Btw. Are we planning to also post some changes in core with each version? If so we maybe should also have a separate changes file for core maybe, as not every feature can be mapped to a specific plugin though.
@sgiehl The tests related to this change should all be passing now. There are three UI tests still failing but I don't think they are related.
Good point about link visibility. I've added some styling to match what we typically have elsewhere for 'more info' links.
For core/general changes I was thinking we could put them in the changes.json for the CoreHome plugin which would avoid the need to check for another file. I've tweaked the whatIsNew template to not prefix any CoreHome changes with the plugin name, so they will look like general Matomo changes.
The only thing I would maybe change is a slightly different background color similar to what we have in the cloud.
It looks like we're actually using a Modal there and not a popover. And it has the background background-color: #fafafa;
it could still be a popover if we could ideally change the background color.

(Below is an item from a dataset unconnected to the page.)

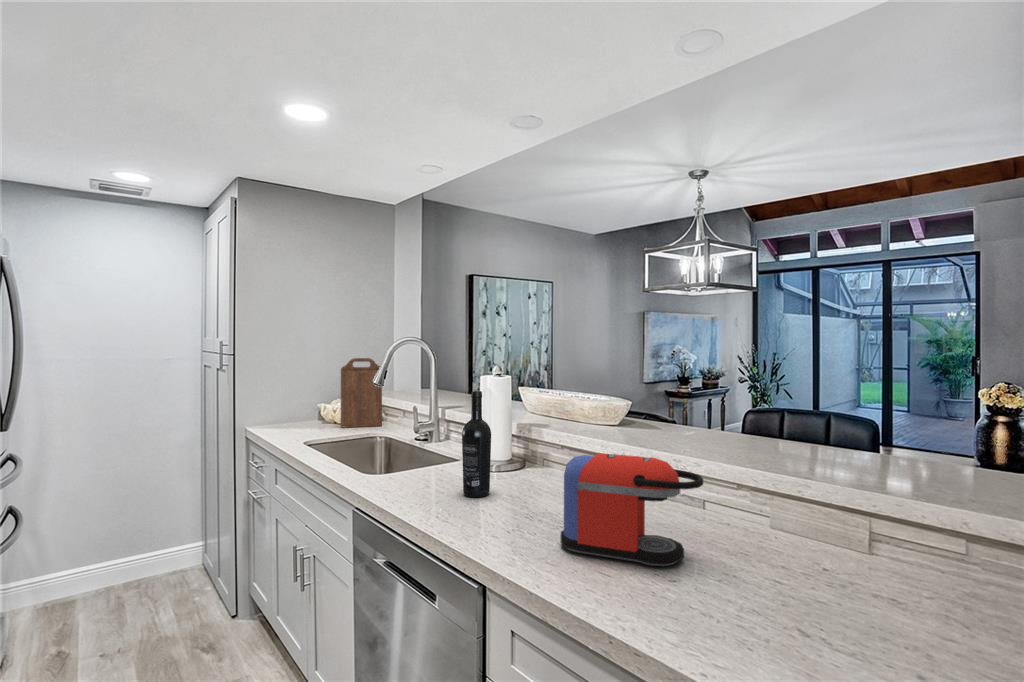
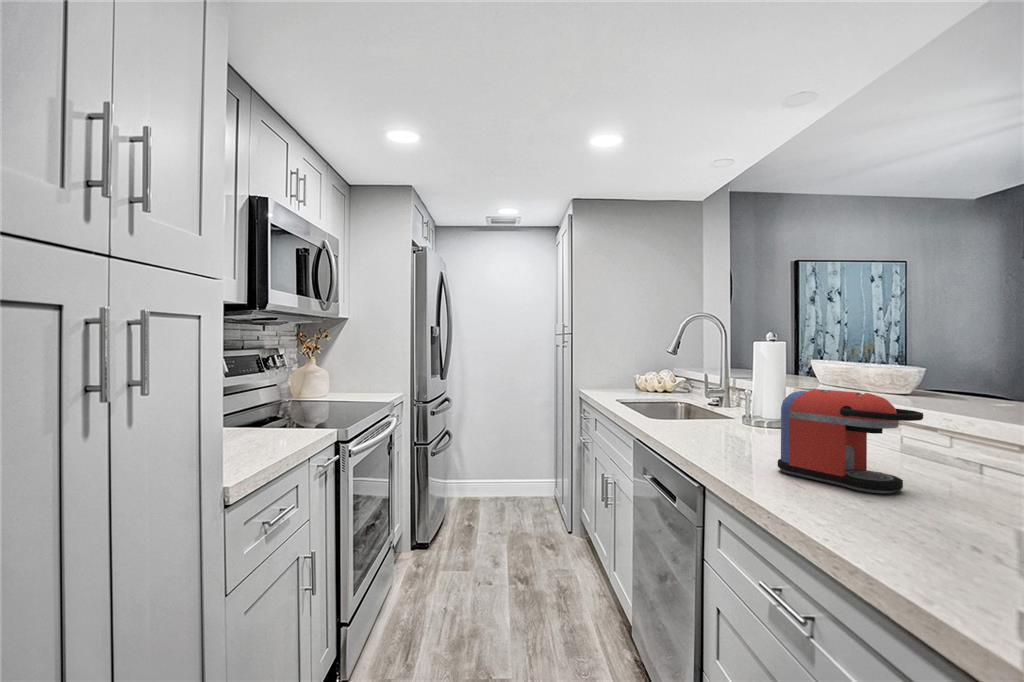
cutting board: present [341,358,382,428] -> none [650,337,686,396]
wine bottle: present [462,391,491,497] -> none [719,348,747,439]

Also noticed in Mobile maybe the width is too wide? not sure if that's maybe a general Popover issue or if we specify the width somewhere.
The modal adjusts automatically by the looks
Maybe it's easier to use Modal? Sorry about bringing this up so late in the process.

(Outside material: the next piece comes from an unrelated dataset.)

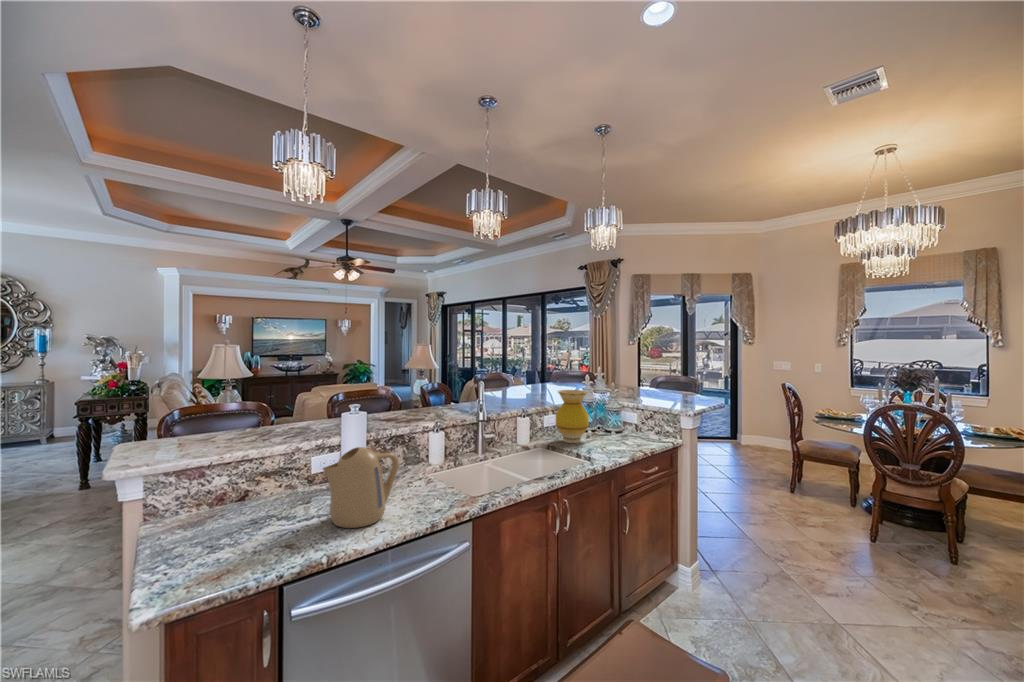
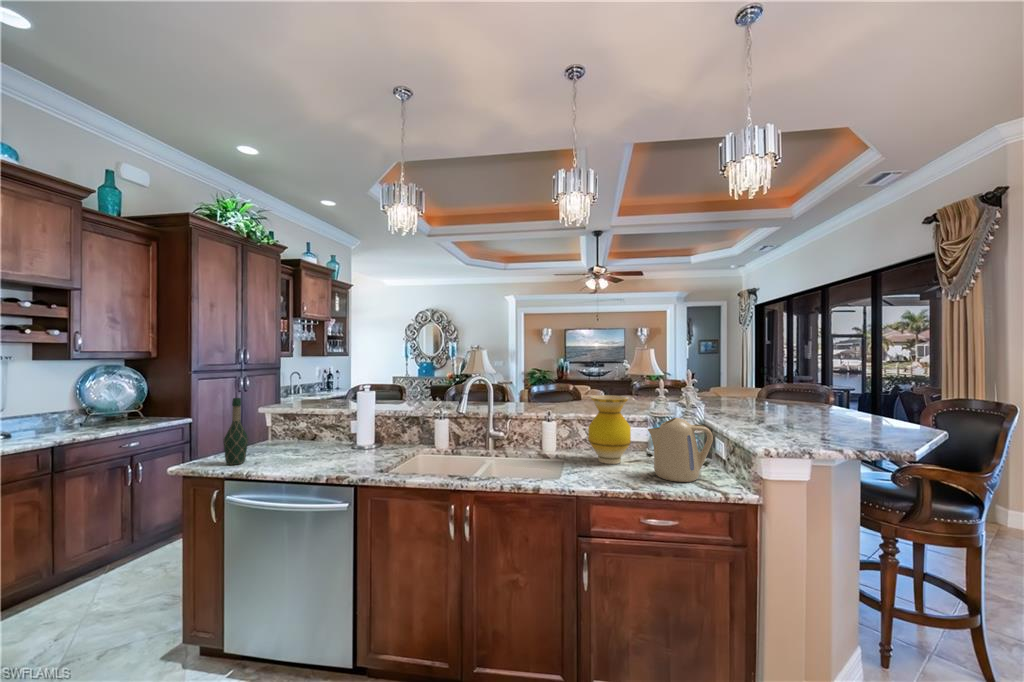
kettle: present [323,447,399,528] -> present [648,418,713,482]
wine bottle: none [244,448,284,563] -> present [223,398,248,465]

Also some events would be good so that Cloud can filter out certain messages for specific plugins or so.
BTW what I find helpful too would be already documenting it on https://github.com/matomo-org/developer-documentation/
Sometimes when documenting something then it helps finding things that are maybe complicated to explain and then I sometimes realise need to simplify something. Not saying that's the case here or that it will be. Sometimes that's not the case. I'm just meaning in past it helped me find issues if there are any as then often the docs are hard to explain.
I wonder if we should maybe rename this page https://developer.matomo.org/guides/extending-database to something more generic "Providing Updates" related and mention it there? We could then later also document there how to perform config migrations etc.
@tsteur I couldn't find a straightforward way to switch to a modal instead of a popover, we don't seem to have a modal based equivalent of Piwik_Popover.createPopupAndLoadUrl()
and it seemed an overkill to create a vue component just for this. Instead I added some styling to the popover to set the background colour and adjust to the width dynamically based on screen size.
I've added a new Changes.filterChanges
event which provides an array of changes that are about to be shown, so Cloud can catch this event and filter out any changes that should be hidden. To allow this filtering to work consistently I modified the doChangesExist()
code to call getChangesItems()
rather than using a separate count query, otherwise changes could be found by the count query causing the notification icon to be shown, but then when showing the popup those changes could have been removed by the filter event.
PR 596 has been submitted for review to the developer docs repository with an explanation of how the changes.json
works. I didn't rename the Extending the database
section as it seems to be very much about using the database in code rather than updates. Maybe a separate Providing updates
section for change notifications and migrations could work?